Input data
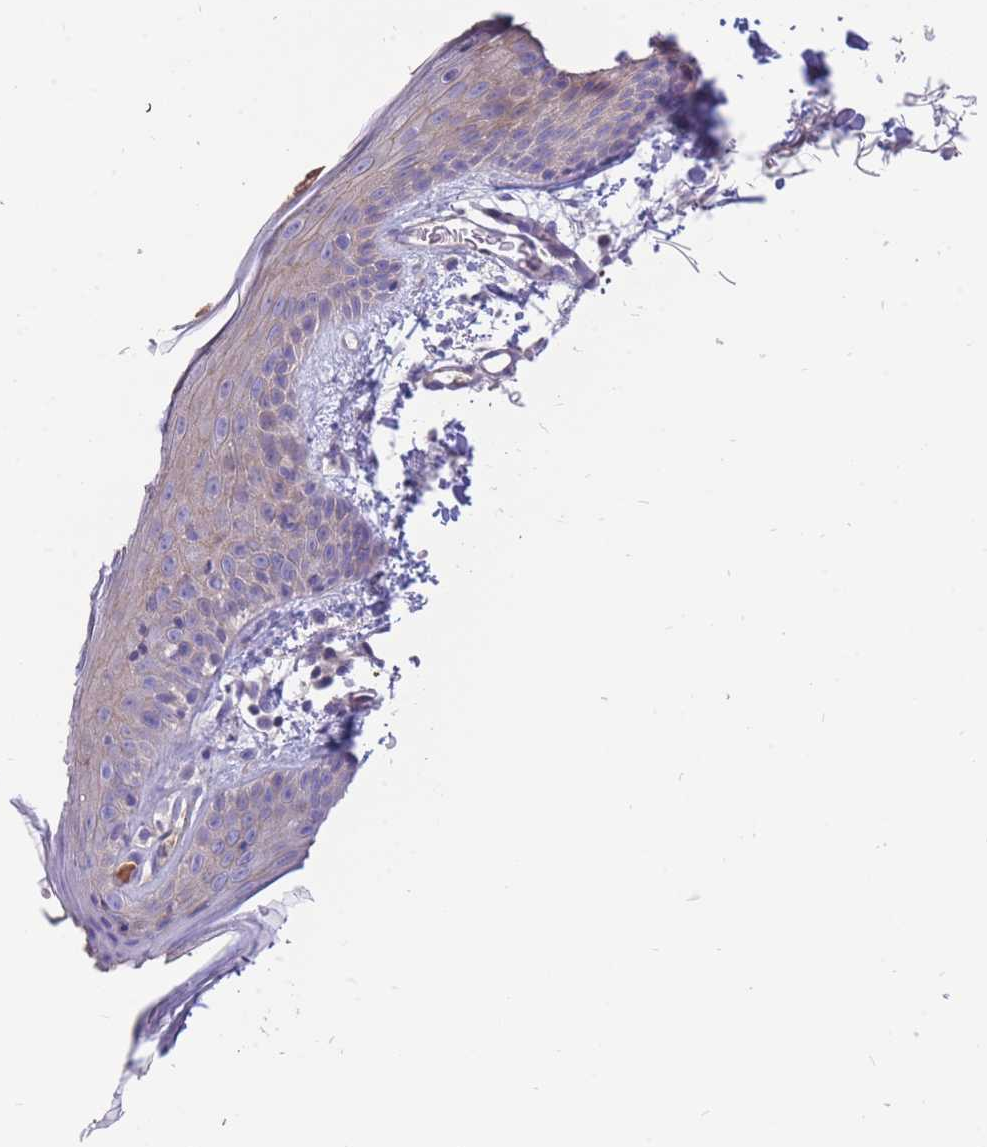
{"staining": {"intensity": "negative", "quantity": "none", "location": "none"}, "tissue": "skin", "cell_type": "Fibroblasts", "image_type": "normal", "snomed": [{"axis": "morphology", "description": "Normal tissue, NOS"}, {"axis": "topography", "description": "Skin"}], "caption": "The IHC micrograph has no significant positivity in fibroblasts of skin. (DAB (3,3'-diaminobenzidine) IHC visualized using brightfield microscopy, high magnification).", "gene": "SULT1A1", "patient": {"sex": "male", "age": 79}}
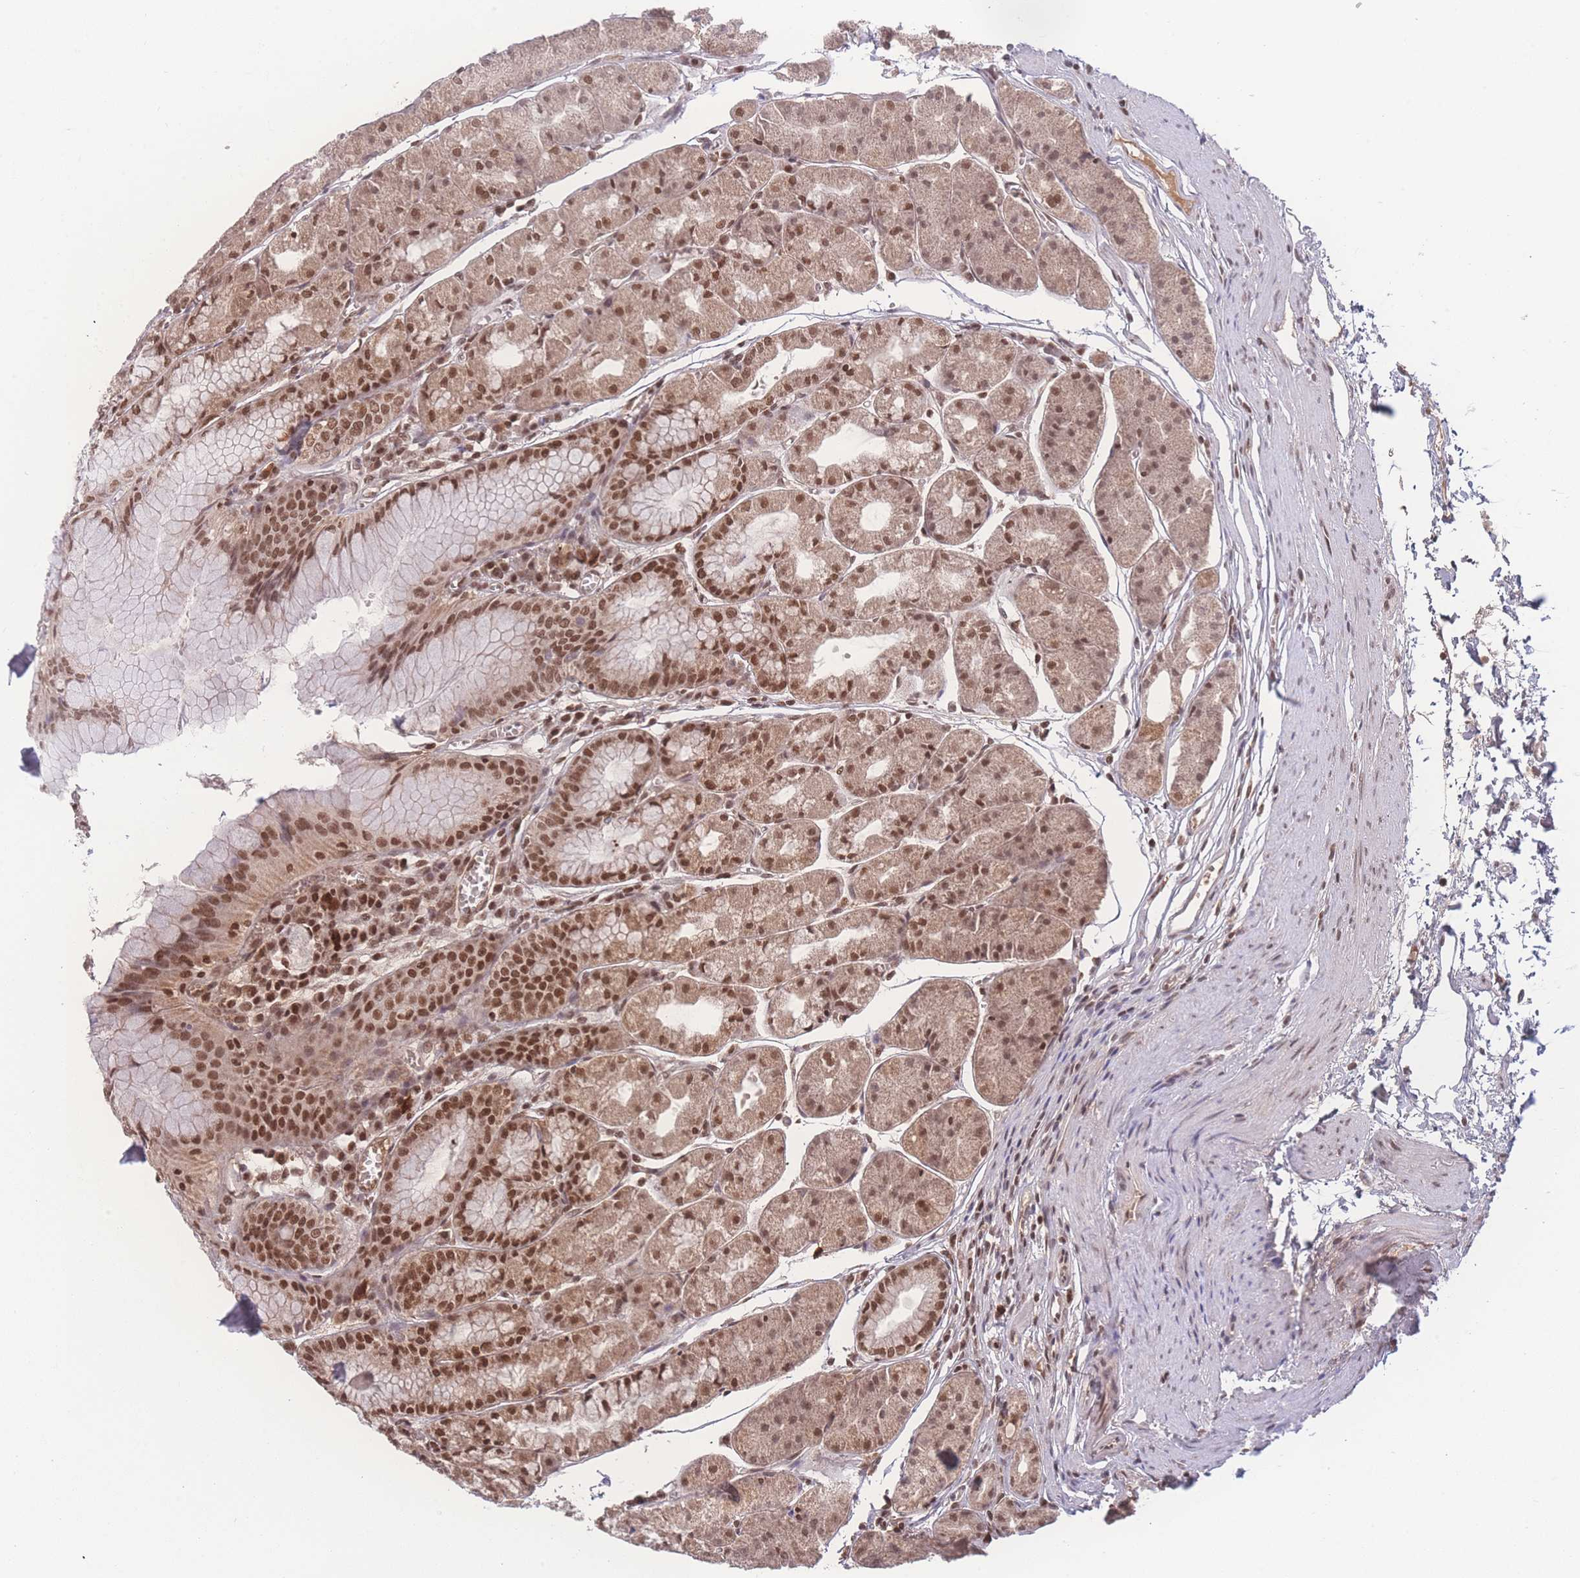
{"staining": {"intensity": "strong", "quantity": ">75%", "location": "nuclear"}, "tissue": "stomach", "cell_type": "Glandular cells", "image_type": "normal", "snomed": [{"axis": "morphology", "description": "Normal tissue, NOS"}, {"axis": "topography", "description": "Stomach"}], "caption": "Immunohistochemical staining of benign stomach displays high levels of strong nuclear staining in about >75% of glandular cells.", "gene": "RAVER1", "patient": {"sex": "male", "age": 55}}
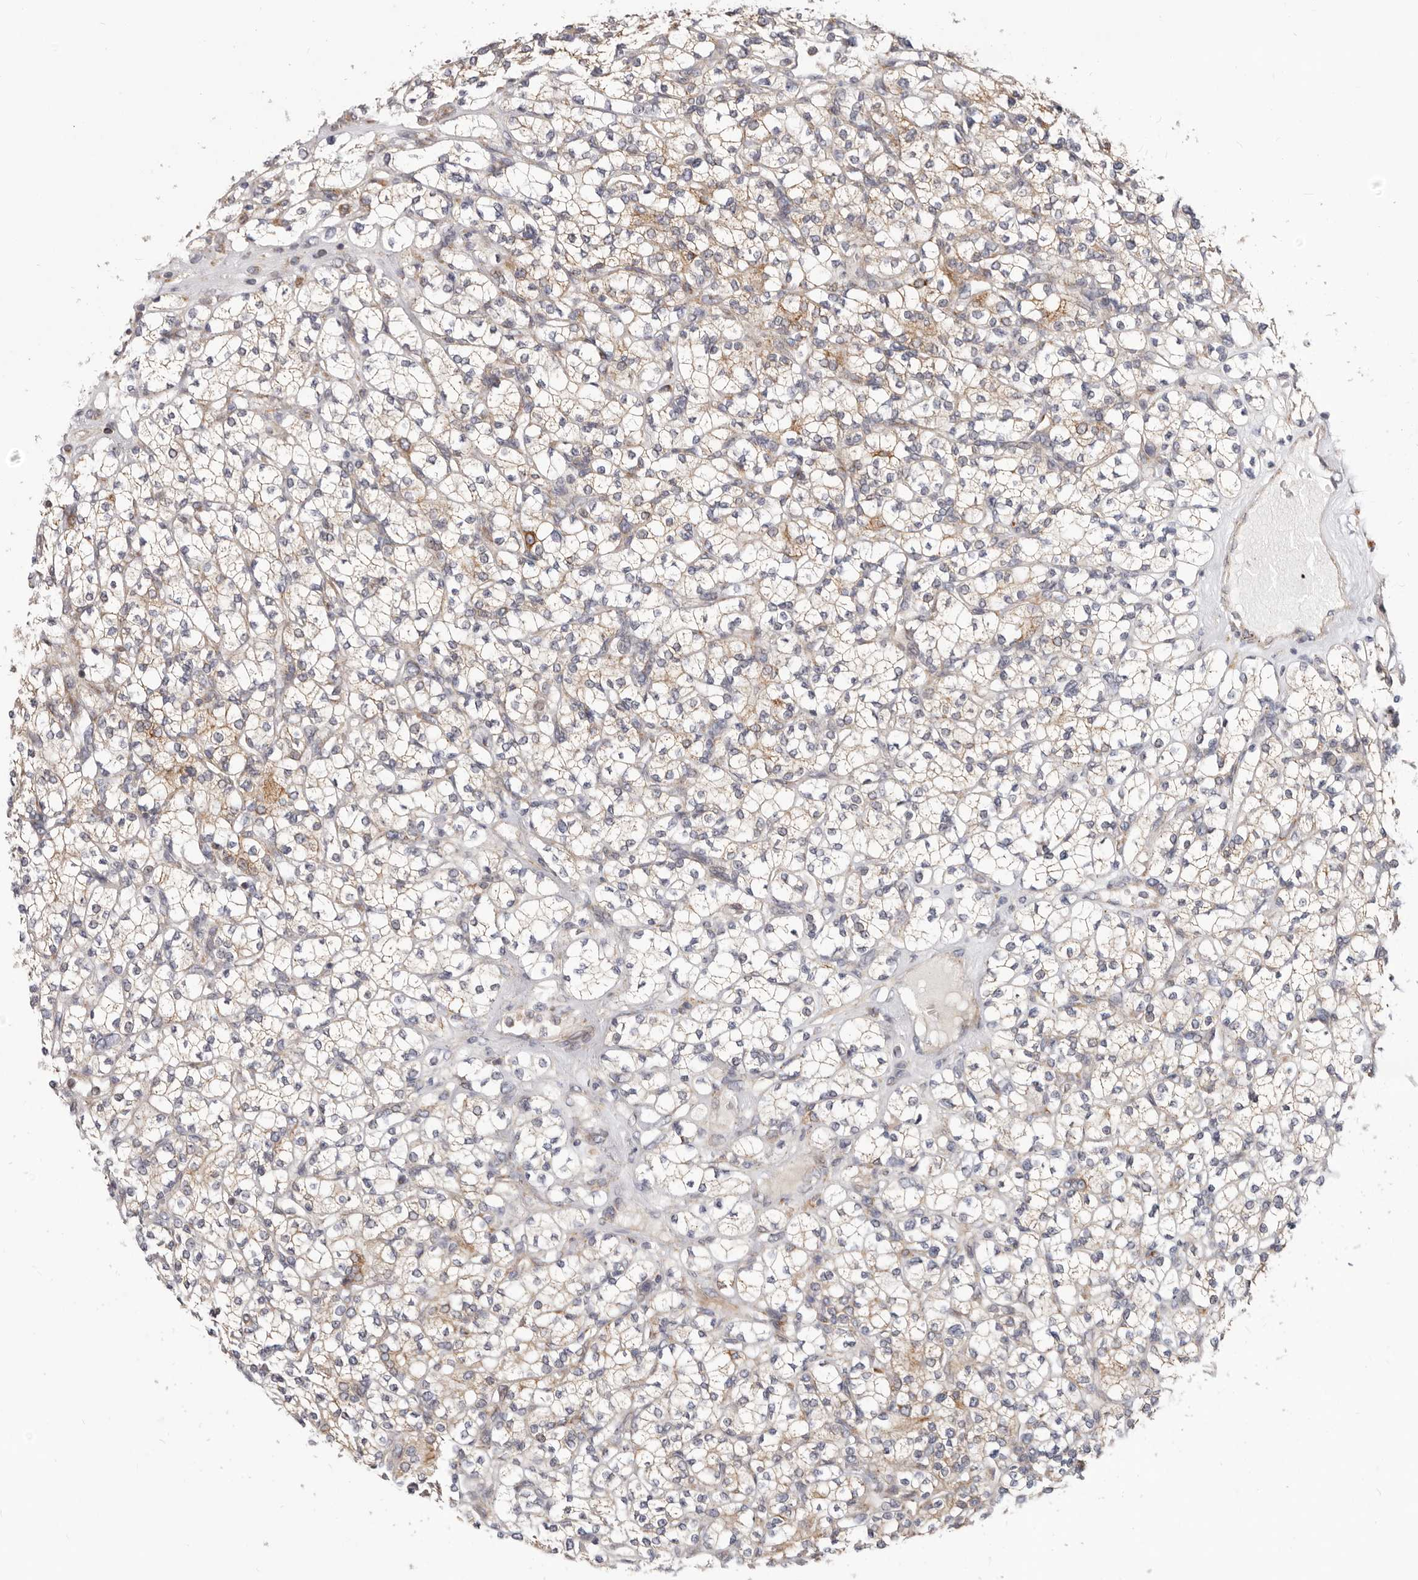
{"staining": {"intensity": "weak", "quantity": ">75%", "location": "cytoplasmic/membranous"}, "tissue": "renal cancer", "cell_type": "Tumor cells", "image_type": "cancer", "snomed": [{"axis": "morphology", "description": "Adenocarcinoma, NOS"}, {"axis": "topography", "description": "Kidney"}], "caption": "Weak cytoplasmic/membranous positivity for a protein is present in about >75% of tumor cells of renal cancer using immunohistochemistry (IHC).", "gene": "TOR3A", "patient": {"sex": "male", "age": 77}}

Task brief
Would you restate all of the data above word for word, omitting the pictures?

Problem solution
{"staining": {"intensity": "negative", "quantity": "none", "location": "none"}, "tissue": "skin", "cell_type": "Fibroblasts", "image_type": "normal", "snomed": [{"axis": "morphology", "description": "Normal tissue, NOS"}, {"axis": "topography", "description": "Skin"}], "caption": "The IHC micrograph has no significant positivity in fibroblasts of skin. (DAB (3,3'-diaminobenzidine) IHC visualized using brightfield microscopy, high magnification).", "gene": "SULT1A1", "patient": {"sex": "male", "age": 79}}
{"staining": {"intensity": "strong", "quantity": ">75%", "location": "nuclear"}, "tissue": "stomach", "cell_type": "Glandular cells", "image_type": "normal", "snomed": [{"axis": "morphology", "description": "Normal tissue, NOS"}, {"axis": "topography", "description": "Stomach"}], "caption": "Immunohistochemical staining of benign stomach displays high levels of strong nuclear staining in about >75% of glandular cells.", "gene": "RAVER1", "patient": {"sex": "male", "age": 55}}
{"staining": {"intensity": "weak", "quantity": ">75%", "location": "cytoplasmic/membranous"}, "tissue": "renal cancer", "cell_type": "Tumor cells", "image_type": "cancer", "snomed": [{"axis": "morphology", "description": "Adenocarcinoma, NOS"}, {"axis": "topography", "description": "Kidney"}], "caption": "Weak cytoplasmic/membranous positivity for a protein is present in about >75% of tumor cells of renal cancer using immunohistochemistry (IHC).", "gene": "TOR3A", "patient": {"sex": "male", "age": 77}}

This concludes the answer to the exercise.